━━━ Data for review ━━━

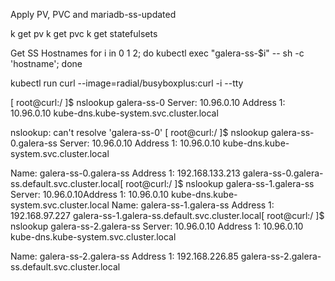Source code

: Apply PV, PVC and mariadb-ss-updated

k get pv
k get pvc
k get statefulsets

Get SS Hostnames
for i in 0 1 2; do kubectl exec "galera-ss-$i" -- sh -c 'hostname'; done

kubectl run curl --image=radial/busyboxplus:curl -i --tty

[ root@curl:/ ]$ nslookup galera-ss-0
Server:    10.96.0.10
Address 1: 10.96.0.10 kube-dns.kube-system.svc.cluster.local

nslookup: can't resolve 'galera-ss-0'
[ root@curl:/ ]$ nslookup galera-ss-0.galera-ss
Server:    10.96.0.10
Address 1: 10.96.0.10 kube-dns.kube-system.svc.cluster.local

Name:      galera-ss-0.galera-ss
Address 1: 192.168.133.213 galera-ss-0.galera-ss.default.svc.cluster.local[ root@curl:/ ]$ nslookup galera-ss-1.galera-ss
Server:    10.96.0.10Address 1: 10.96.0.10 kube-dns.kube-system.svc.cluster.local
Name:      galera-ss-1.galera-ss
Address 1: 192.168.97.227 galera-ss-1.galera-ss.default.svc.cluster.local[ root@curl:/ ]$ nslookup galera-ss-2.galera-ss
Server:    10.96.0.10
Address 1: 10.96.0.10 kube-dns.kube-system.svc.cluster.local

Name:      galera-ss-2.galera-ss
Address 1: 192.168.226.85 galera-ss-2.galera-ss.default.svc.cluster.local
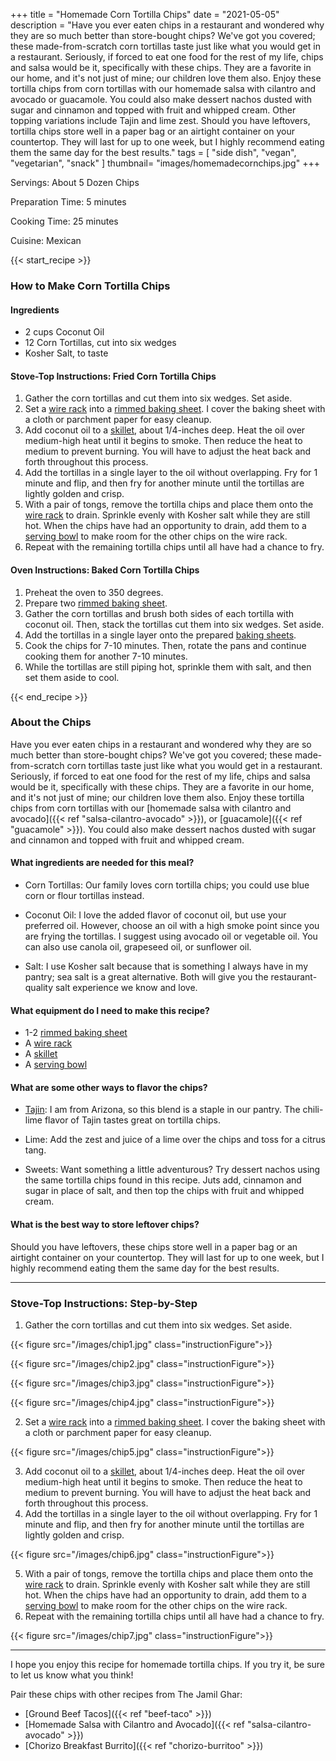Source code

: +++
title = "Homemade Corn Tortilla Chips"
date = "2021-05-05"
description = "Have you ever eaten chips in a restaurant and wondered why they are so much better than store-bought chips? We've got you covered; these made-from-scratch corn tortillas taste just like what you would get in a restaurant. Seriously, if forced to eat one food for the rest of my life, chips and salsa would be it, specifically with these chips. They are a favorite in our home, and it's not just of mine; our children love them also. Enjoy these tortilla chips from corn tortillas with our homemade salsa with cilantro and avocado or guacamole. You could also make dessert nachos dusted with sugar and cinnamon and topped with fruit and whipped cream. Other topping variations include Tajin and lime zest. Should you have leftovers, tortilla chips store well in a paper bag or an airtight container on your countertop. They will last for up to one week, but I highly recommend eating them the same day for the best results."
tags = [
    "side dish",
    "vegan",
    "vegetarian",
    "snack"
]
thumbnail= "images/homemadecornchips.jpg"
+++

Servings: About 5 Dozen Chips <!--more-->

Preparation Time: 5 minutes

Cooking Time: 25 minutes

Cuisine: Mexican

{{< start_recipe >}}

### How to Make Corn Tortilla Chips 

#### Ingredients 

* 2 cups Coconut Oil 
* 12 Corn Tortillas, cut into six wedges 
* Kosher Salt, to taste
  
#### Stove-Top Instructions: Fried Corn Tortilla Chips

1. Gather the corn tortillas and cut them into six wedges. Set aside. 
2. Set a [wire rack](https://amzn.to/3bc4gbc) into a [rimmed baking sheet](https://amzn.to/2QTLqyJ). I cover the baking sheet with a cloth or parchment paper for easy cleanup. 
3. Add coconut oil to a [skillet](https://amzn.to/3xyYslO), about 1/4-inches deep. Heat the oil over medium-high heat until it begins to smoke. Then reduce the heat to medium to prevent burning. You will have to adjust the heat back and forth throughout this process. 
4. Add the tortillas in a single layer to the oil without overlapping. Fry for 1 minute and flip, and then fry for another minute until the tortillas are lightly golden and crisp.
5. With a pair of tongs, remove the tortilla chips and place them onto the [wire rack](https://amzn.to/3bc4gbc) to drain. Sprinkle evenly with Kosher salt while they are still hot. When the chips have had an opportunity to drain, add them to a [serving bowl](https://amzn.to/3euX5Ng) to make room for the other chips on the wire rack.
6. Repeat with the remaining tortilla chips until all have had a chance to fry.

#### Oven Instructions: Baked Corn Tortilla Chips 

1. Preheat the oven to 350 degrees. 
2. Prepare two [rimmed baking sheet](https://amzn.to/2QTLqyJ).
3. Gather the corn tortillas and brush both sides of each tortilla with coconut oil. Then, stack the tortillas cut them into six wedges. Set aside. 
4. Add the tortillas in a single layer onto the prepared [baking sheets](https://amzn.to/2QTLqyJ). 
5. Cook the chips for 7-10 minutes. Then, rotate the pans and continue cooking them for another 7-10 minutes. 
6. While the tortillas are still piping hot, sprinkle them with salt, and then set them aside to cool.

{{< end_recipe >}}

### About the Chips 

Have you ever eaten chips in a restaurant and wondered why they are so much better than store-bought chips? We've got you covered; these made-from-scratch corn tortillas taste just like what you would get in a restaurant. Seriously, if forced to eat one food for the rest of my life, chips and salsa would be it, specifically with these chips. They are a favorite in our home, and it's not just of mine; our children love them also. Enjoy these tortilla chips from corn tortillas with our [homemade salsa with cilantro and avocado]({{< ref "salsa-cilantro-avocado" >}}), or [guacamole]({{< ref "guacamole" >}}). You could also make dessert nachos dusted with sugar and cinnamon and topped with fruit and whipped cream. 

#### What ingredients are needed for this meal?

* Corn Tortillas: Our family loves corn tortilla chips; you could use blue corn or flour tortillas instead. 

* Coconut Oil: I love the added flavor of coconut oil, but use your preferred oil. However,  choose an oil with a high smoke point since you are frying the tortillas. I suggest using avocado oil or vegetable oil. You can also use canola oil, grapeseed oil, or sunflower oil.

* Salt: I use Kosher salt because that is something I always have in my pantry; sea salt is a great alternative. Both will give you the restaurant-quality salt experience we know and love. 

#### What equipment do I need to make this recipe?

* 1-2 [rimmed baking sheet](https://amzn.to/2QTLqyJ)
* A [wire rack](https://amzn.to/3bc4gbc)
* A [skillet](https://amzn.to/3xyYslO)
* A [serving bowl](https://amzn.to/3euX5Ng)

#### What are some other ways to flavor the chips? 

* [Tajin](https://amzn.to/2Srx09c): I am from Arizona, so this blend is a staple in our pantry. The chili-lime flavor of Tajin tastes great on tortilla chips.  

* Lime: Add the zest and juice of a lime over the chips and toss for a citrus tang.

* Sweets: Want something a little adventurous? Try dessert nachos using the same tortilla chips found in this recipe. Juts add, cinnamon and sugar in place of salt, and then top the chips with fruit and whipped cream. 

#### What is the best way to store leftover chips? 

Should you have leftovers, these chips store well in a paper bag or an airtight container on your countertop. They will last for up to one week, but I highly recommend eating them the same day for the best results. 

----

### Stove-Top Instructions: Step-by-Step

1. Gather the corn tortillas and cut them into six wedges. Set aside. 

{{< figure src="/images/chip1.jpg" class="instructionFigure">}}

{{< figure src="/images/chip2.jpg" class="instructionFigure">}}

{{< figure src="/images/chip3.jpg" class="instructionFigure">}}

{{< figure src="/images/chip4.jpg" class="instructionFigure">}}

2. Set a [wire rack](https://amzn.to/3bc4gbc) into a [rimmed baking sheet](https://amzn.to/2QTLqyJ). I cover the baking sheet with a cloth or parchment paper for easy cleanup. 

{{< figure src="/images/chip5.jpg" class="instructionFigure">}}

3. Add coconut oil to a [skillet](https://amzn.to/3xyYslO), about 1/4-inches deep. Heat the oil over medium-high heat until it begins to smoke. Then reduce the heat to medium to prevent burning. You will have to adjust the heat back and forth throughout this process. 
4. Add the tortillas in a single layer to the oil without overlapping. Fry for 1 minute and flip, and then fry for another minute until the tortillas are lightly golden and crisp.

{{< figure src="/images/chip6.jpg" class="instructionFigure">}}

5. With a pair of tongs, remove the tortilla chips and place them onto the [wire rack](https://amzn.to/3bc4gbc) to drain. Sprinkle evenly with Kosher salt while they are still hot. When the chips have had an opportunity to drain, add them to a [serving bowl](https://amzn.to/3euX5Ng) to make room for the other chips on the wire rack.
6. Repeat with the remaining tortilla chips until all have had a chance to fry.

{{< figure src="/images/chip7.jpg" class="instructionFigure">}}

----

I hope you enjoy this recipe for homemade tortilla chips. If you try it, be sure to let us know what you think!

Pair these chips with other recipes from The Jamil Ghar:

* [Ground Beef Tacos]({{< ref "beef-taco" >}})
* [Homemade Salsa with Cilantro and Avocado]({{< ref "salsa-cilantro-avocado" >}})
* [Chorizo Breakfast Burrito]({{< ref "chorizo-burritoo" >}})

━━━

What is expected: Revise the lines from the one containing "flour tortillas instead." through the one containing "#### What are", changing "avocado oil" to "peanut oil" and leaving everything else as is. Return only those lines.

Written answer:
* Corn Tortillas: Our family loves corn tortilla chips; you could use blue corn or flour tortillas instead. 

* Coconut Oil: I love the added flavor of coconut oil, but use your preferred oil. However,  choose an oil with a high smoke point since you are frying the tortillas. I suggest using peanut oil or vegetable oil. You can also use canola oil, grapeseed oil, or sunflower oil.

* Salt: I use Kosher salt because that is something I always have in my pantry; sea salt is a great alternative. Both will give you the restaurant-quality salt experience we know and love. 

#### What equipment do I need to make this recipe?

* 1-2 [rimmed baking sheet](https://amzn.to/2QTLqyJ)
* A [wire rack](https://amzn.to/3bc4gbc)
* A [skillet](https://amzn.to/3xyYslO)
* A [serving bowl](https://amzn.to/3euX5Ng)

#### What are some other ways to flavor the chips? 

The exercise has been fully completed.